Short-answer chart items
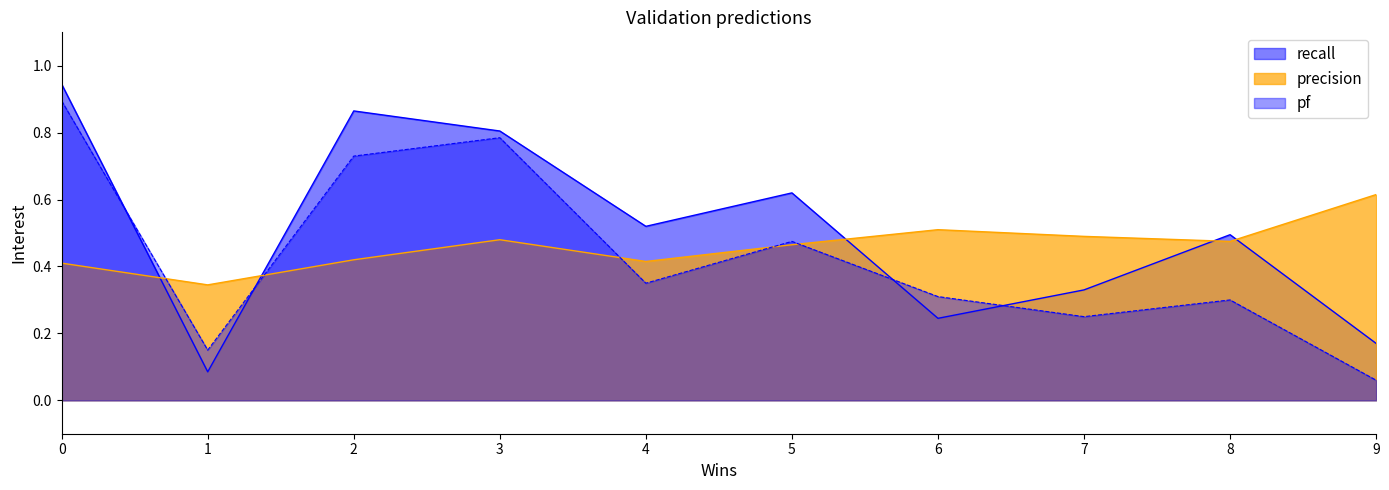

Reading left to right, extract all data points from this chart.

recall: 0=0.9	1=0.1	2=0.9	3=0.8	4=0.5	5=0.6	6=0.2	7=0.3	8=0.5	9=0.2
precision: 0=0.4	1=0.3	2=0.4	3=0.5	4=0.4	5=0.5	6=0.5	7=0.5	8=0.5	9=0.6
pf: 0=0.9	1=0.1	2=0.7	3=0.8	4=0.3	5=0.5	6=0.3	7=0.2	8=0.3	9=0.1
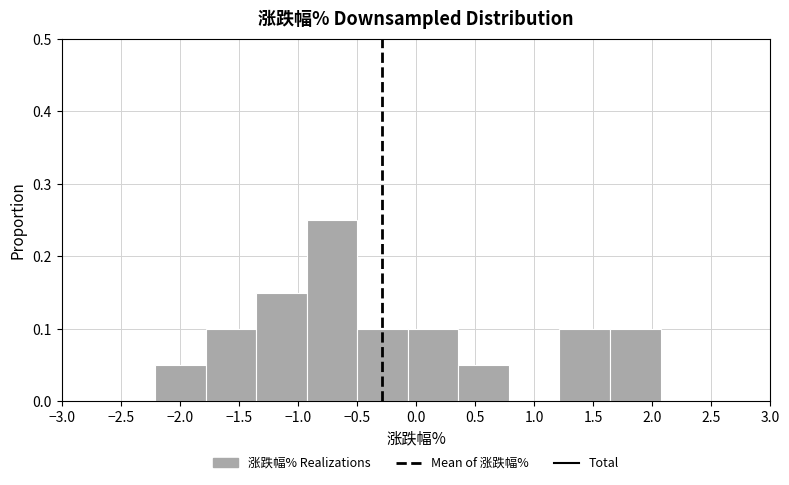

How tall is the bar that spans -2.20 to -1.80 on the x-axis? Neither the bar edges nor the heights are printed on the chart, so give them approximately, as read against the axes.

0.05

--- Instructions to follow ---
Lay out the items above as a JSON list of strings with one string per line. Skip blank lines and leave out the pictures.

--- Output ---
[
  "Reading left to right, extract all data points from this chart.",
  "recall: 0=0.9\t1=0.1\t2=0.9\t3=0.8\t4=0.5\t5=0.6\t6=0.2\t7=0.3\t8=0.5\t9=0.2",
  "precision: 0=0.4\t1=0.3\t2=0.4\t3=0.5\t4=0.4\t5=0.5\t6=0.5\t7=0.5\t8=0.5\t9=0.6",
  "pf: 0=0.9\t1=0.1\t2=0.7\t3=0.8\t4=0.3\t5=0.5\t6=0.3\t7=0.2\t8=0.3\t9=0.1",
  "How tall is the bar that spans -2.20 to -1.80 on the x-axis? Neither the bar edges nor the heights are printed on the chart, so give them approximately, as read against the axes.",
  "0.05"
]